HOW TO COMPLETE THIS TASK — Copy all the rows below word for word, leaving out the pictures.

INPUT MATERIAL —
--- START ---

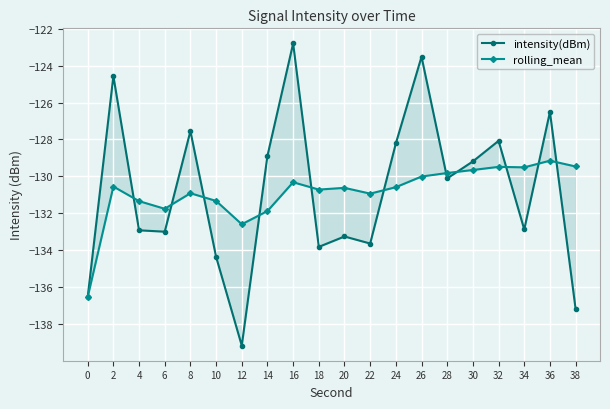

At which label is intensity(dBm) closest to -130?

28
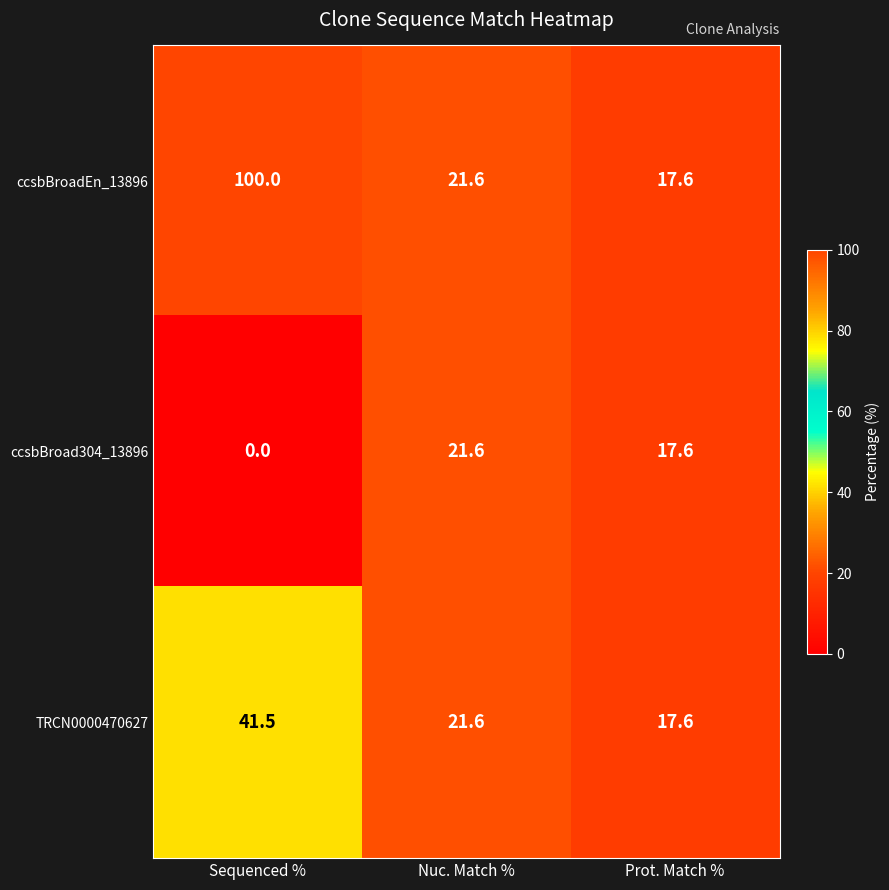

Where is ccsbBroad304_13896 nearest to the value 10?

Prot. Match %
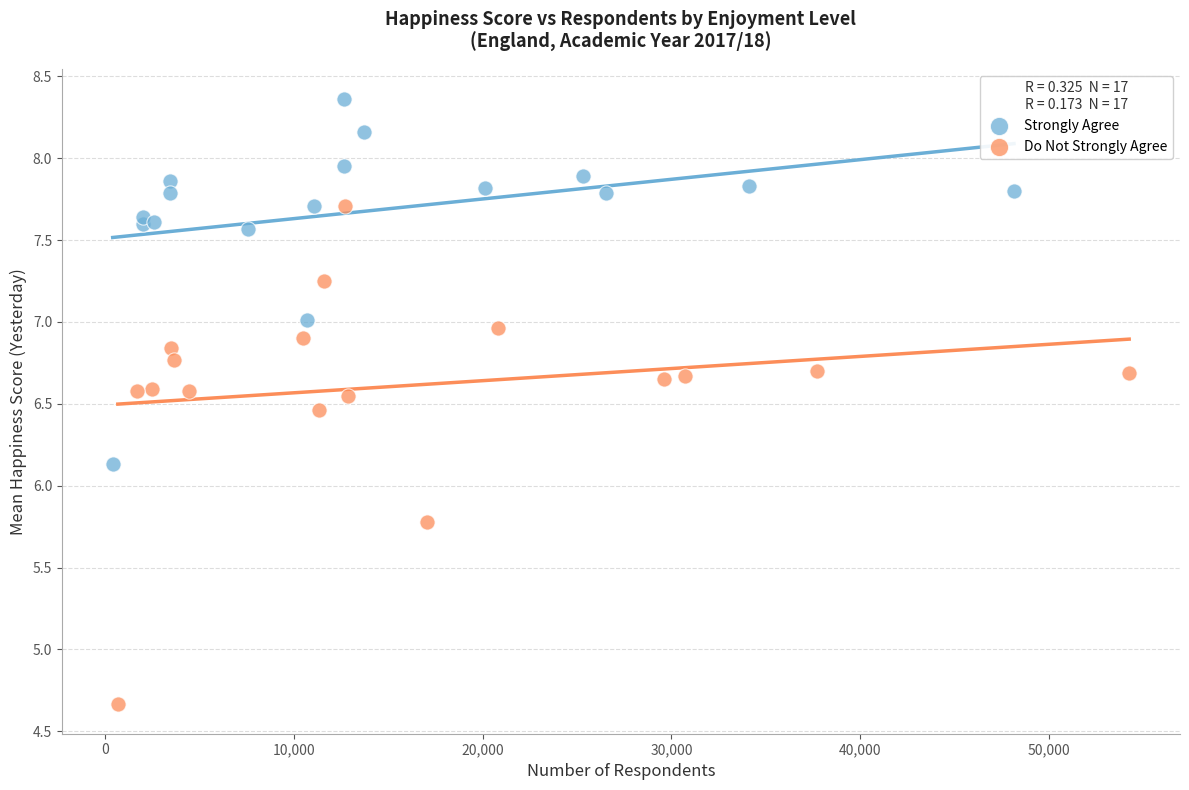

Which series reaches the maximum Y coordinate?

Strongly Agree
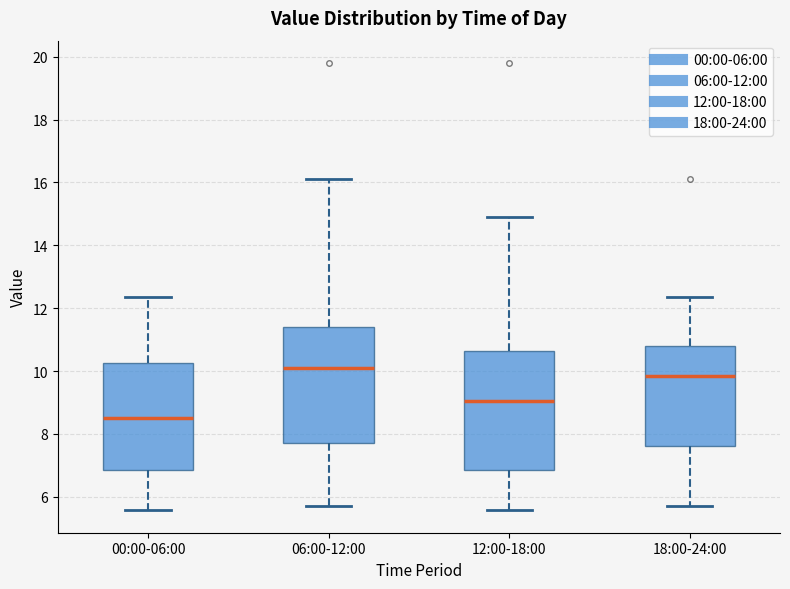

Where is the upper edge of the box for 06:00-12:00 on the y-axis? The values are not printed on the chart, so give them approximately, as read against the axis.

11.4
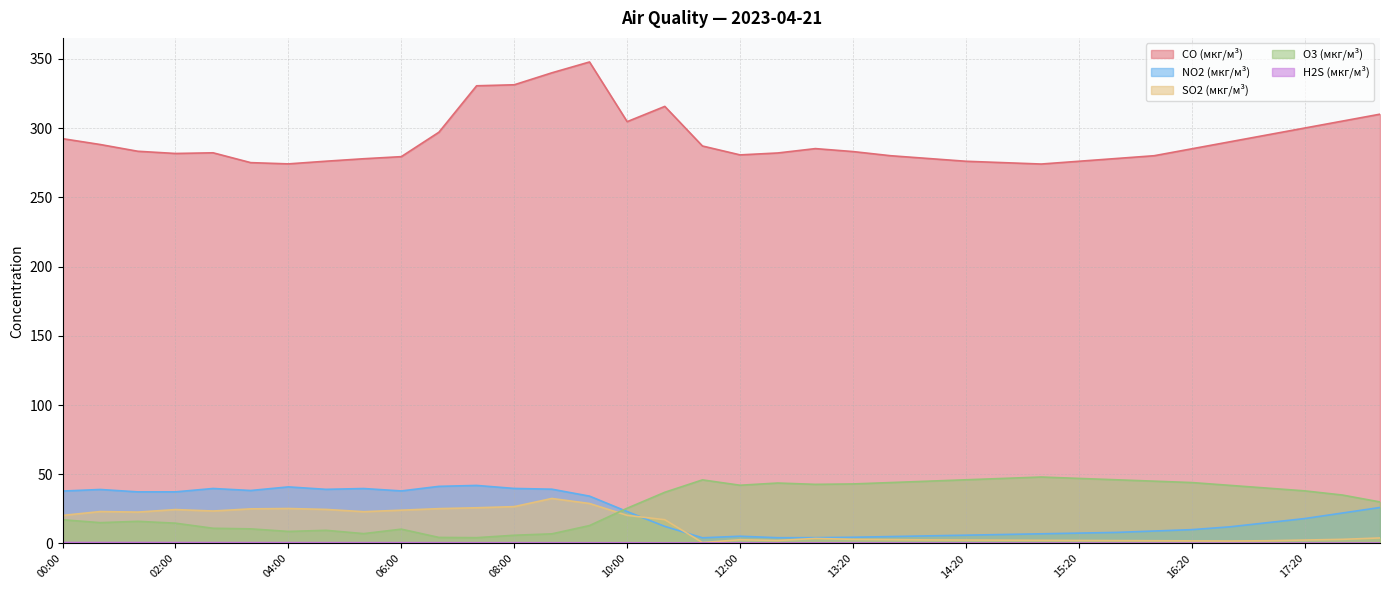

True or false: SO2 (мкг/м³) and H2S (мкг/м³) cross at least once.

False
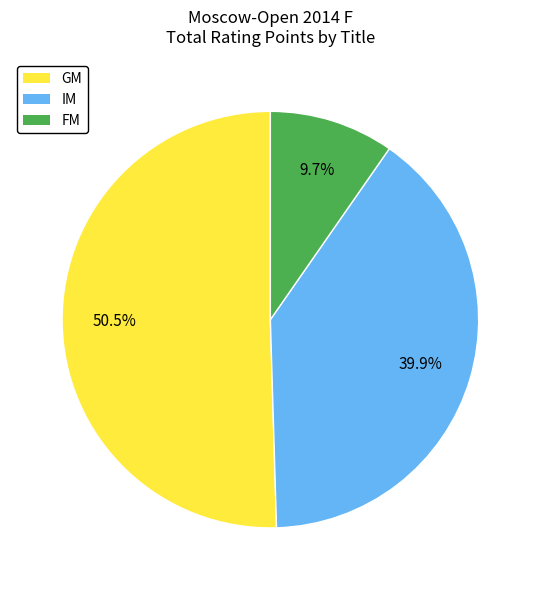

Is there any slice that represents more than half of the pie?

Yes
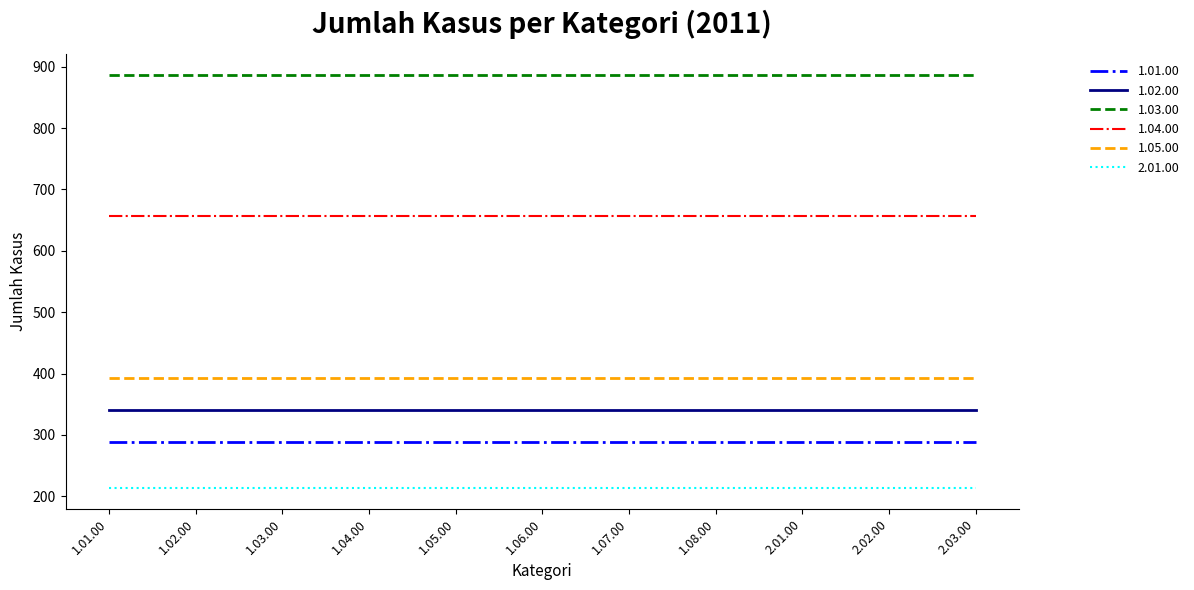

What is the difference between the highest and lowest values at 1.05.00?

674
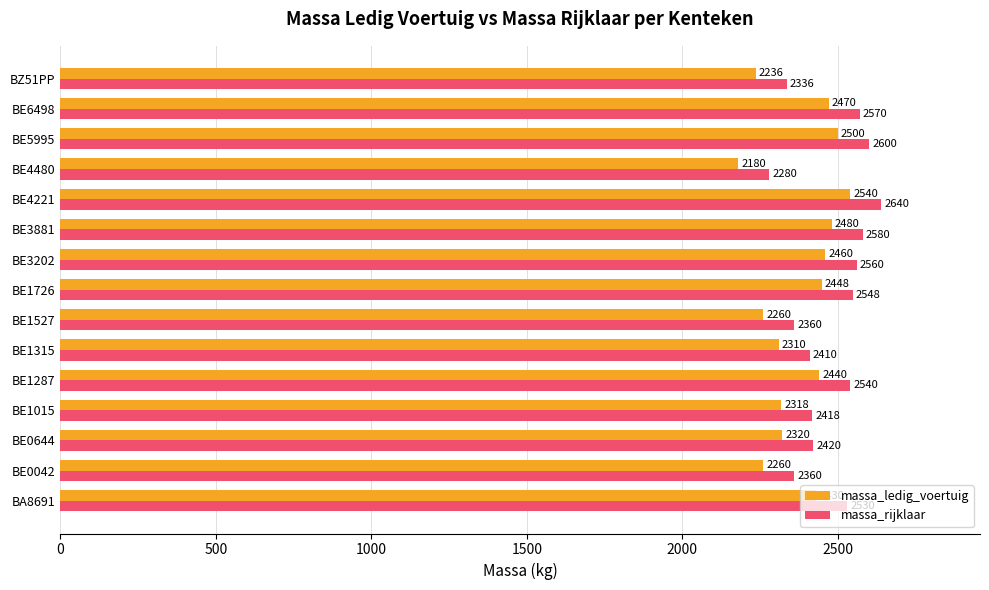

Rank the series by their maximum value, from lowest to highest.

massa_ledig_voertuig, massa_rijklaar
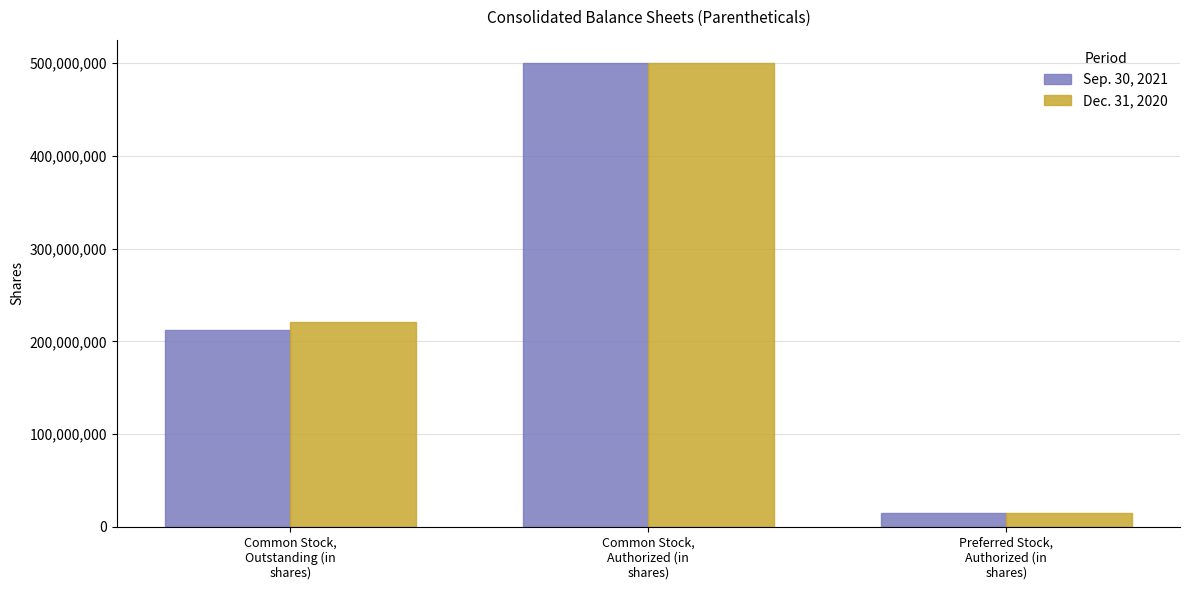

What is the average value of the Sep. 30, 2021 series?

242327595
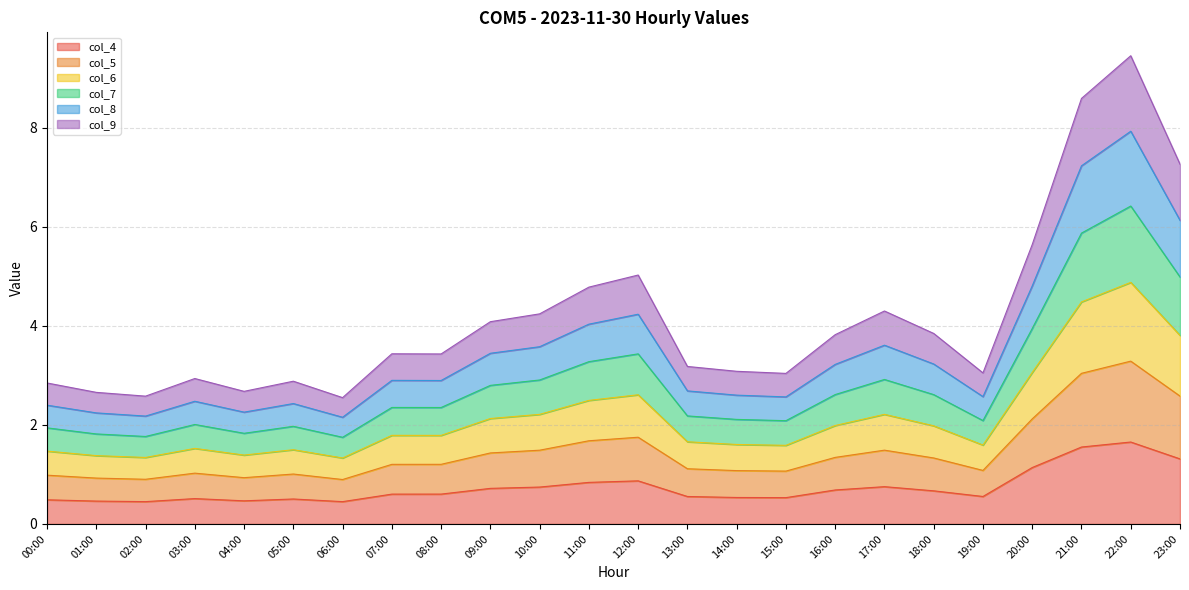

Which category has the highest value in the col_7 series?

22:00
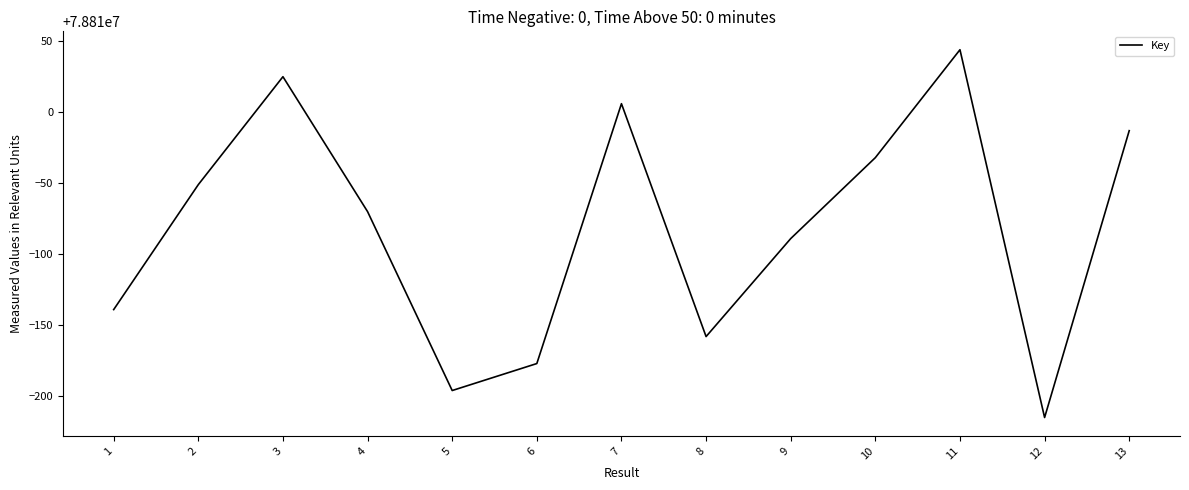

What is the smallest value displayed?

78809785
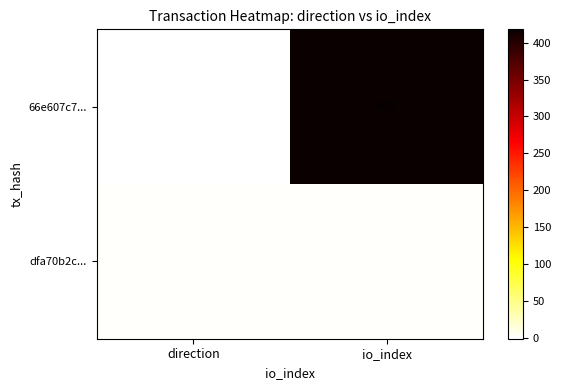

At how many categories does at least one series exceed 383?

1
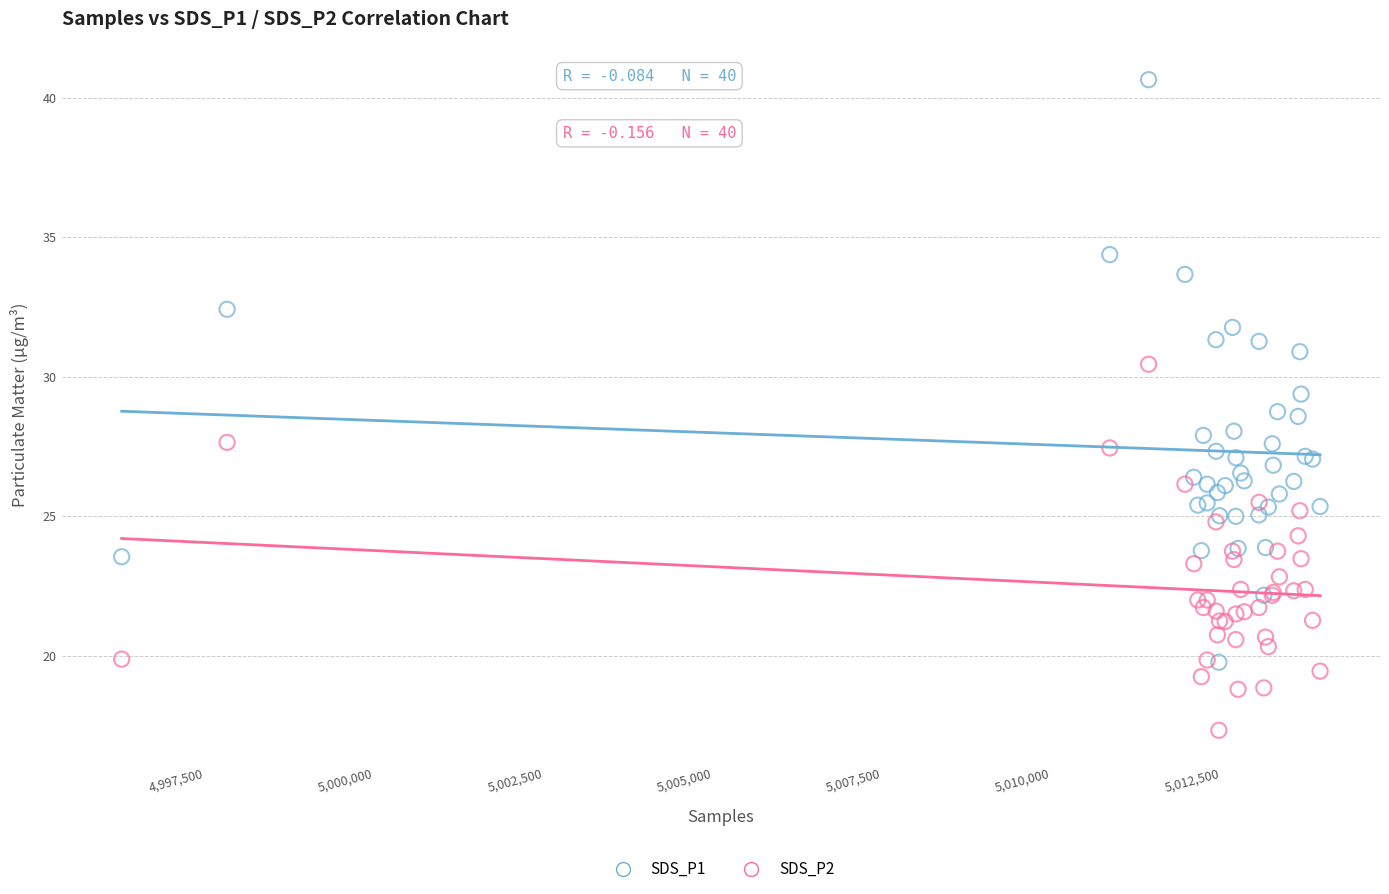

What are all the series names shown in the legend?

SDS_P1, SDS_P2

--- END ---

ANSWER BOX —
At which label is intensity(dBm) closest to -130?

28

Where is ccsbBroad304_13896 nearest to the value 10?

Prot. Match %

Which series reaches the maximum Y coordinate?

Strongly Agree

Where is the upper edge of the box for 06:00-12:00 on the y-axis? The values are not printed on the chart, so give them approximately, as read against the axis.

11.4

True or false: SO2 (мкг/м³) and H2S (мкг/м³) cross at least once.

False

Is there any slice that represents more than half of the pie?

Yes

What is the difference between the highest and lowest values at 1.05.00?

674

Rank the series by their maximum value, from lowest to highest.

massa_ledig_voertuig, massa_rijklaar

What is the average value of the Sep. 30, 2021 series?

242327595

Which category has the highest value in the col_7 series?

22:00

What is the smallest value displayed?

78809785

At how many categories does at least one series exceed 383?

1

What are all the series names shown in the legend?

SDS_P1, SDS_P2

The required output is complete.